# Syncing video from iTunes to iPhone



## mikeinmontreal (Oct 13, 2005)

My legally purchased Lost Season 3 DVDs, that were successfully converted to iPod format (.mp4), using iSquint, and successfully transferred to my iPod, and that are still in my iTunes library, will not sync with my iPhone. Any thoughts? Thanks.


----------



## magnuscanadiana (Jun 26, 2007)

Okay, so I ran into the same problem, and the dude at the Apple store in San Francisco informed me that you can't put video on the iphone from Canadian iTunes but didn't give me a reason why. He suggested that I buy an iTunes gift card in US dollars and set up a new itunes account. I did this and it has been working great. In addition, the US iTunes has quite a few FREE tv shows you can download plus other goodies. I've used about two dollars off that gift card and i've downloaded over 20 videos. 
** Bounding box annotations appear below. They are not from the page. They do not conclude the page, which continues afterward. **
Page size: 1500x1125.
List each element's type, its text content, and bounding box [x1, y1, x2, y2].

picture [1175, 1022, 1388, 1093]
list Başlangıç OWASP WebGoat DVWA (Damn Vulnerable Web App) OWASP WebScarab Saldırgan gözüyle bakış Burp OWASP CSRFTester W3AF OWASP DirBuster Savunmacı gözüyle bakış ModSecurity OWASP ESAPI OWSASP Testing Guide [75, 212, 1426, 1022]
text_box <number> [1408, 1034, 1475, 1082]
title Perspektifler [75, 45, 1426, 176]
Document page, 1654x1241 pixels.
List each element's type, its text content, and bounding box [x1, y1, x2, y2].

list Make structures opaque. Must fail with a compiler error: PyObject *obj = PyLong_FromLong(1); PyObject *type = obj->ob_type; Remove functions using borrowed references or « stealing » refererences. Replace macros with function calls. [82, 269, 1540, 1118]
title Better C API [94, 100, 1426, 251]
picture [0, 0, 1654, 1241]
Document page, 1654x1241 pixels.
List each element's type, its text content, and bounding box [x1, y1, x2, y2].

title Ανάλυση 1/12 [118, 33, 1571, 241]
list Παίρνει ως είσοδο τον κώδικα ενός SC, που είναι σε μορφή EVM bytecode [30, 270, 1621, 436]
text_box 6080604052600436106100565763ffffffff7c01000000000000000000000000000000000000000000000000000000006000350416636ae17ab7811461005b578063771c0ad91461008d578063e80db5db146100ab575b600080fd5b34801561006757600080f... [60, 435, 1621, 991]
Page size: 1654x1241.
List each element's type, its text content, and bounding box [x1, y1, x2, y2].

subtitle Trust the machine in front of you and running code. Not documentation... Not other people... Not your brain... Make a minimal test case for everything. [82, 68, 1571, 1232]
I'm not sure if there are easier ways, but if there are, i'd like to know too.

Hope that helps.


----------



## Bulldogge (Sep 12, 2007)

The "Dude" in the Apple store was wrong. You cannot buy video from the Canadian iTunes store. The rights have not been secured up here.
You most likely do not have your preferences set properly. Go over your sync settings again. I done all sorts of Video on mine. Get familiar with iTunes. You should have no problem.


----------



## mikeinmontreal (Oct 13, 2005)

Thanks a mill, Bull! I had not properly setup my tabs on top for my iPhone when in iTunes. I clicked on video and setup my syncing and it worked like a charm. Works different than any iPod I have ever had, but at least now it works. Cheers!


----------